Trotzdem ist diese Verschiebung bedauerlich, denn die genannte Achse verliefe sonst durch das kleine t, das zumindest in meiner Handschrift an ein Kreuz gemahnt und uns zum Kern des Romans führt: jener Szene, in der ein Stalinist sein Opfer an Seilen befestigen und in die Luft heben lässt, es kreuzigt.
Die Männer befestigten die Seile an den etwa auf Augenhöhe angebrachten
Wandhaken, dann banden sie mit ihnen seine beiden Hände fest und zogen an den Seilen, bis seine Arme auf beiden Seiten waagerecht ausgestreckt waren und Ryszard wie ein Kreuz dastand.

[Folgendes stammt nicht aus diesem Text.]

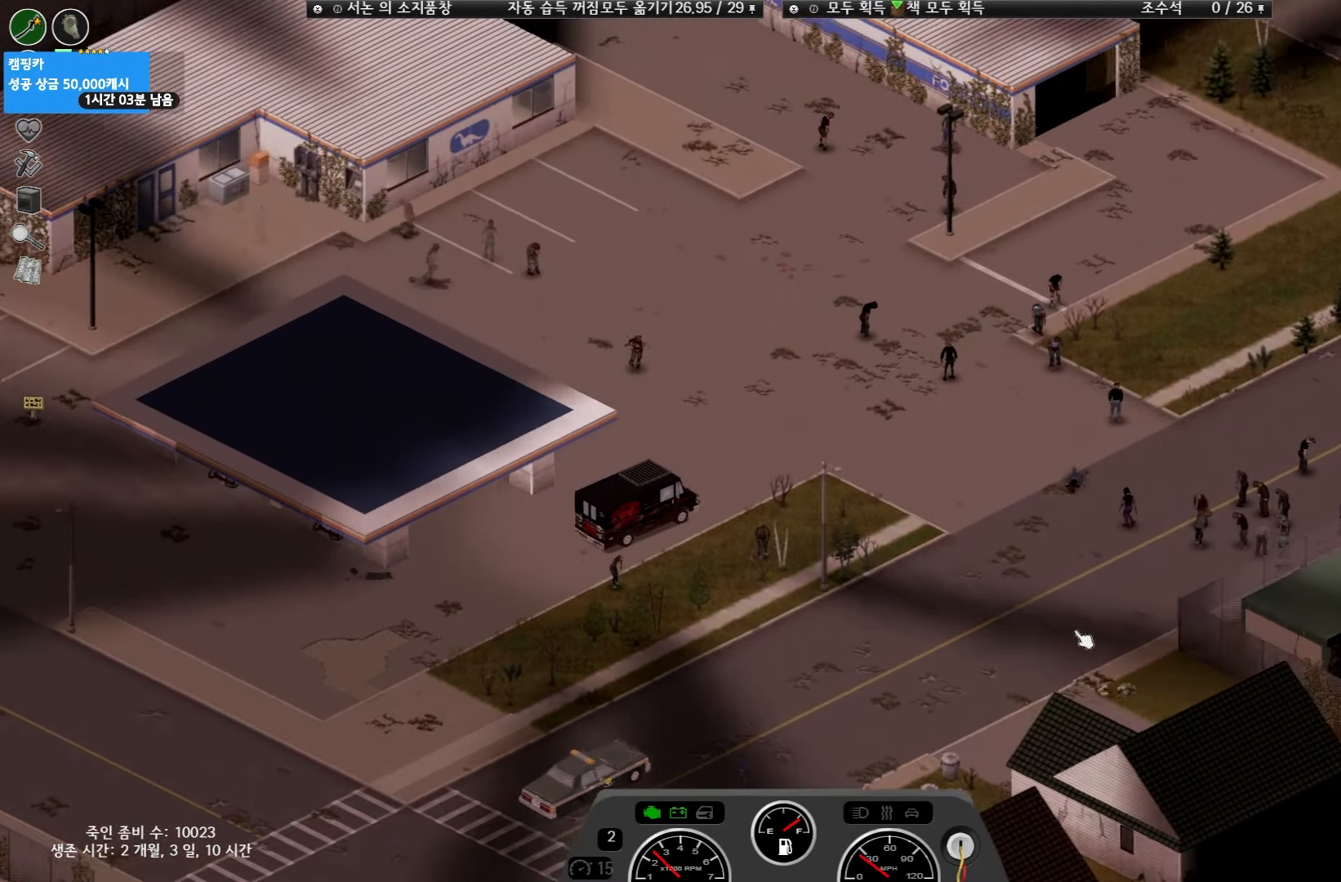
{"keys": ["w"], "events": []}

[Eine Variante findet beispielsweise in Eritrea immer noch Anwendung. Die Foltermethode trägt den eingängigen Namen Jesus Christ: „As the name suggests, the victim is crucified by being tied with a rope to a tree or a cross and then left to hang, and sometimes beaten while hung.“ Quelle: Human Rights Watch. Eritrea. Service for Life. State Repression and Indefinite Conscription in Eritrea, 2009]

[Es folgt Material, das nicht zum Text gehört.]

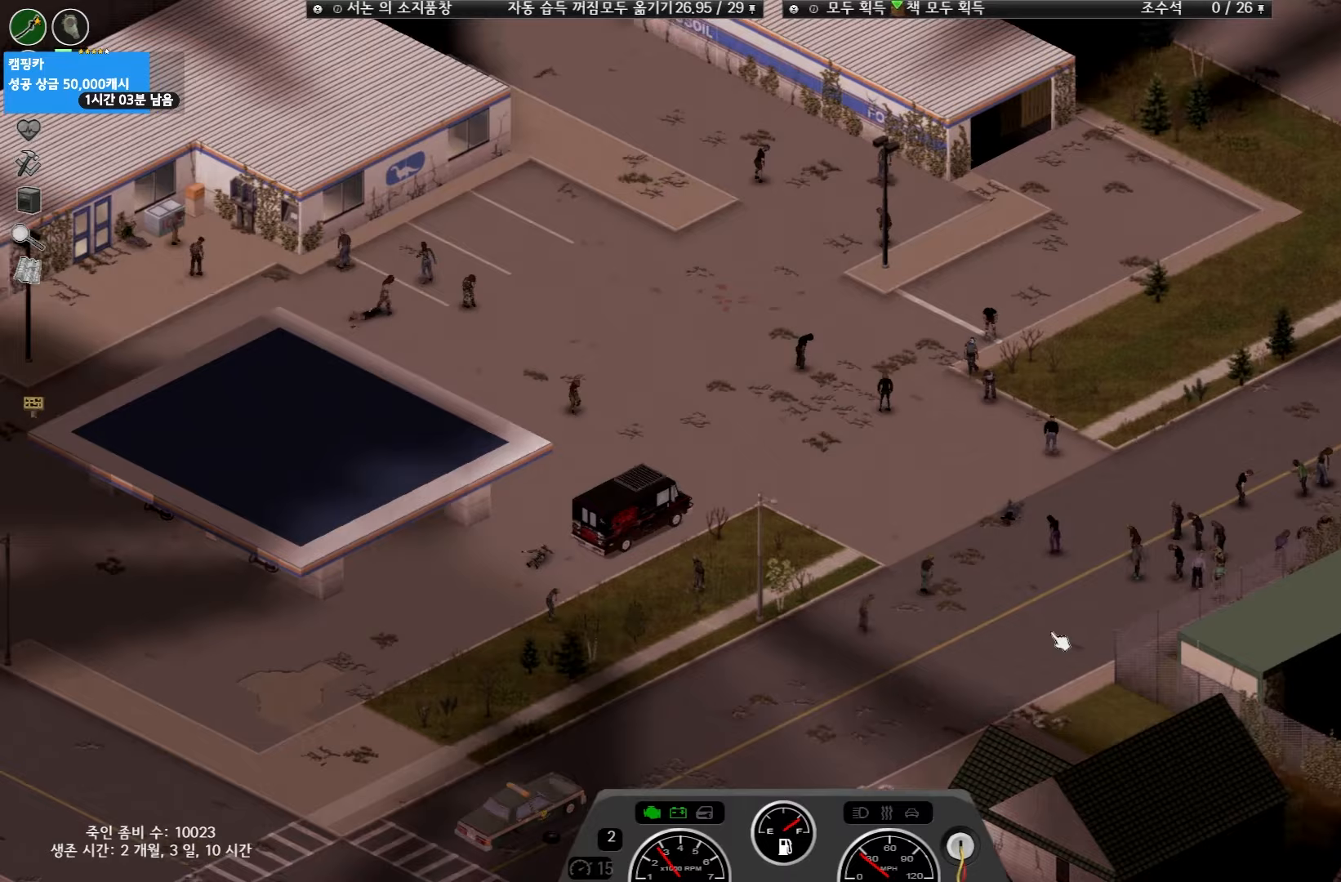
{"keys": ["w"], "events": []}
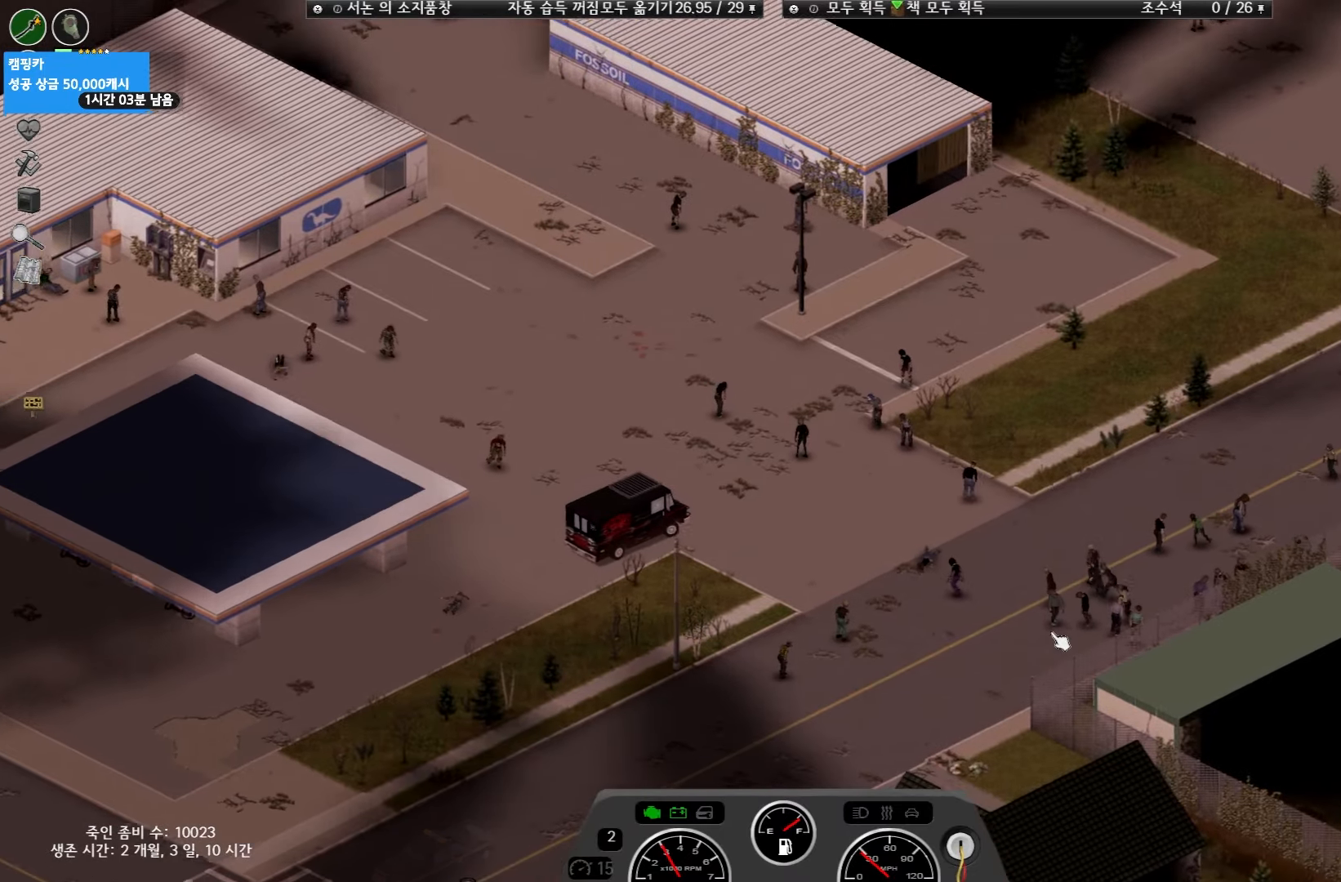
{"keys": [], "events": [[100, "w", "up"]]}
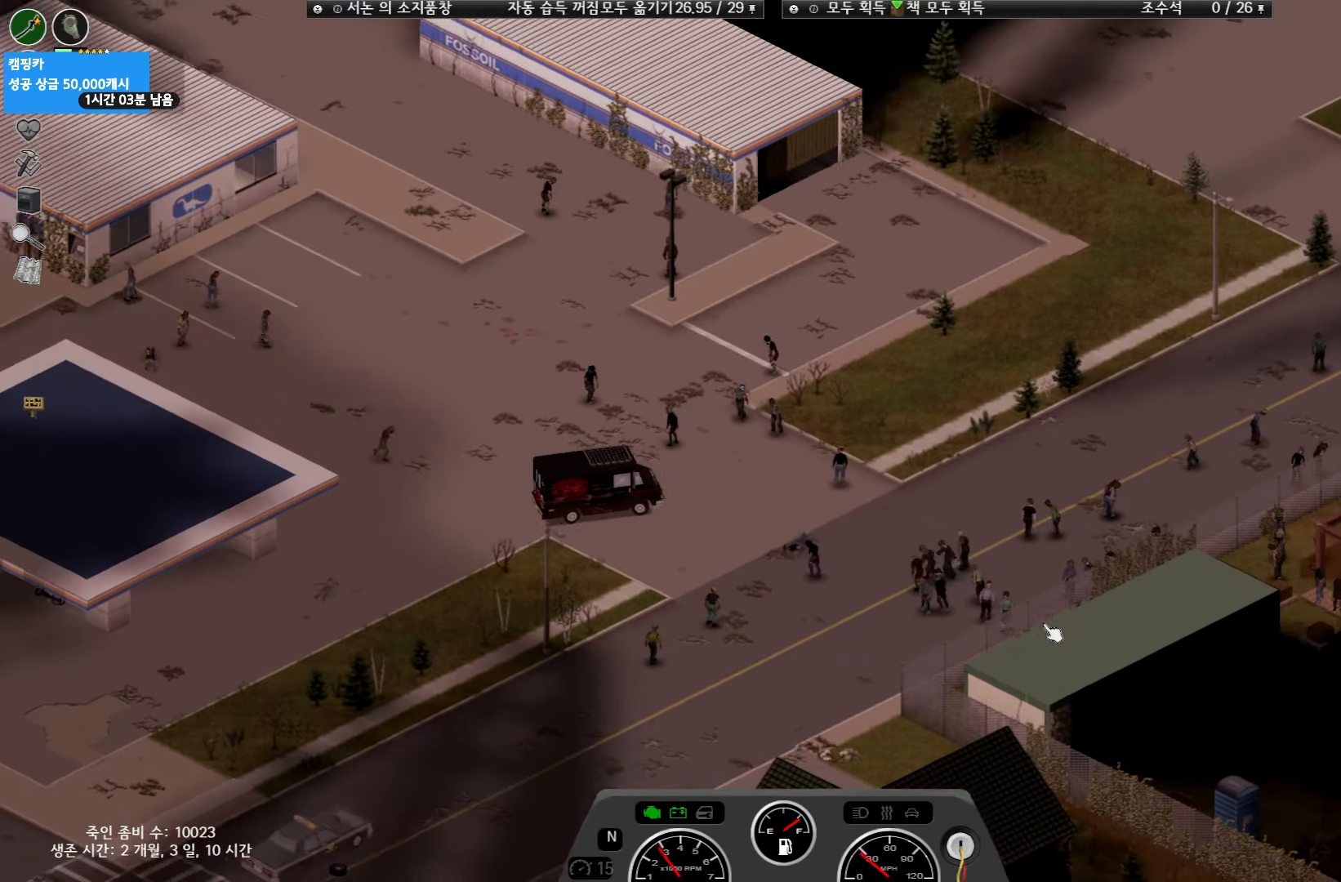
{"keys": ["w"], "events": [[250, "w", "down"]]}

Links dieser Achse das Ar, das für den deutschen (arischen?) Teil von Bekiers Vorfahren stehen könnte, rechts das ur, das die polnische Seite repräsentiert, und in der Abkürzung ur. für urodzony, urodzona dem deutschen Wort geboren (beispielsweise am 07.05.1968) entspricht.

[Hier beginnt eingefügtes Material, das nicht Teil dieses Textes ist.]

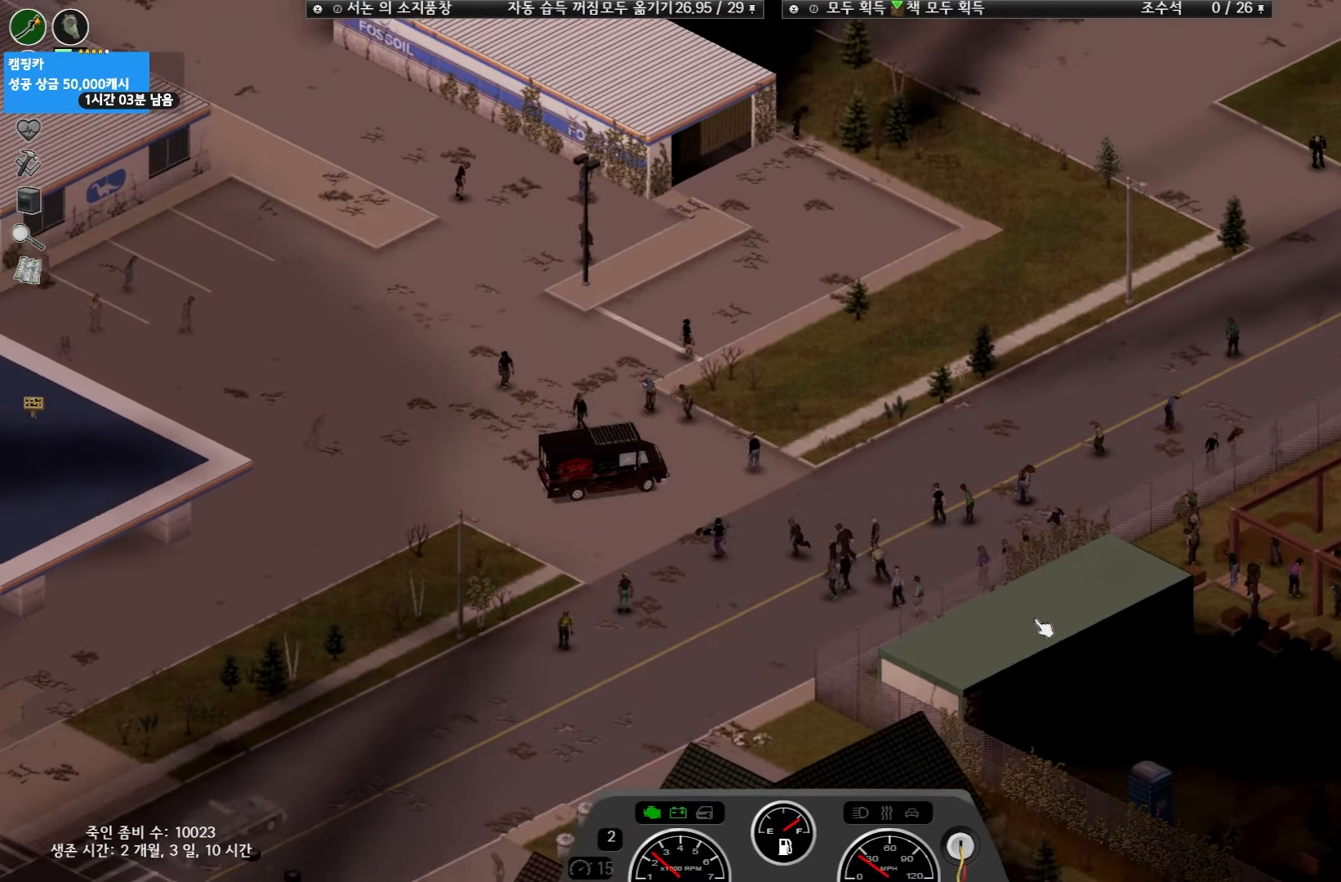
{"keys": ["w"], "events": []}
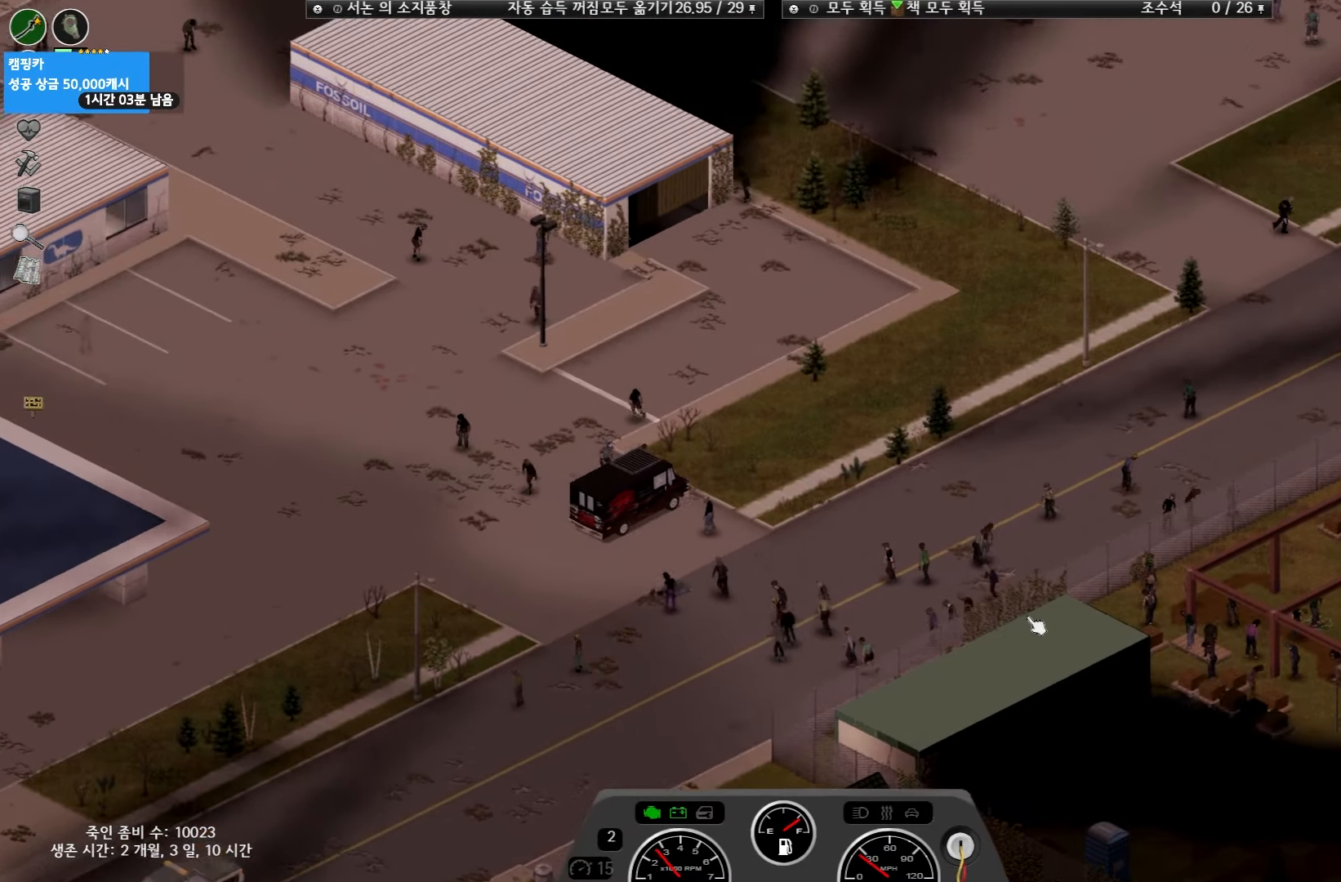
{"keys": ["w"], "events": []}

Wird solcherlei Spielerei dem Roman gerecht?
Natürlich wäre es ein Leichtes gewesen, die Instanz Autor deutlich von der Instanz Figur zu unterscheiden. Aber Artur | Arthur Becker | Bekier treibt hier ein Spiel mit seinen Leserinnen und Lesern, als warte er geradezu darauf, dass man diese Instanzen verwechseln möge, um sich distanzieren zu können, um eine Gegenrede zu starten, so wie es seine Figur mit ihrem Hang zur Provokation, zur Polemik oft und gerne tut. Dies ist nicht gerade ein gewogener Umgang mit der Leserschaft, aber wer Drang nach Osten angehen und durchschreiten will, muss das Spiel mitspielen.
Arthur Bekier ist eine nur bedingt sympathische Figur. Er ist ein Planet, der um sich selbst kreist, ein Egomane, der Kraft und Kraftlosigkeit, Sinn und Absurdität ausbeuterisch aus sich selbst nimmt und freimütig ins Weite ergießt. Als leuchtender Körper im dunklen Weltall bietet er ein umfassendes Ziel für heimtückische Angriffe aus den unterschiedlichsten Richtungen. Seine Gegner werden sich die Gelegenheit nicht entgehen lassen und nicht mehr zwischen Figur und Autor differenzieren. Das größte Rätsel, das mir dieser Roman aufgibt, ist die Frage, warum der Autor mit seiner Figur dieses Risiko eingeht. Kann er nicht anders? Ist es das, was den Emigranten ausmacht, die Exhibition der Ungehörigkeit, der Nichtdazugehörigkeit?
Dabei ist Arthurs aufgearbeitete Familiengeschichte ein Plädoyer, der Reinheit, der Ordnung, der Konfirmität eine Absage zu erteilen. Die Unordnung ist der natürliche Zustand der Welt, die voller individueller Geschichten steckt, die niemals zur Knetmasse des Systems verkommen dürfen.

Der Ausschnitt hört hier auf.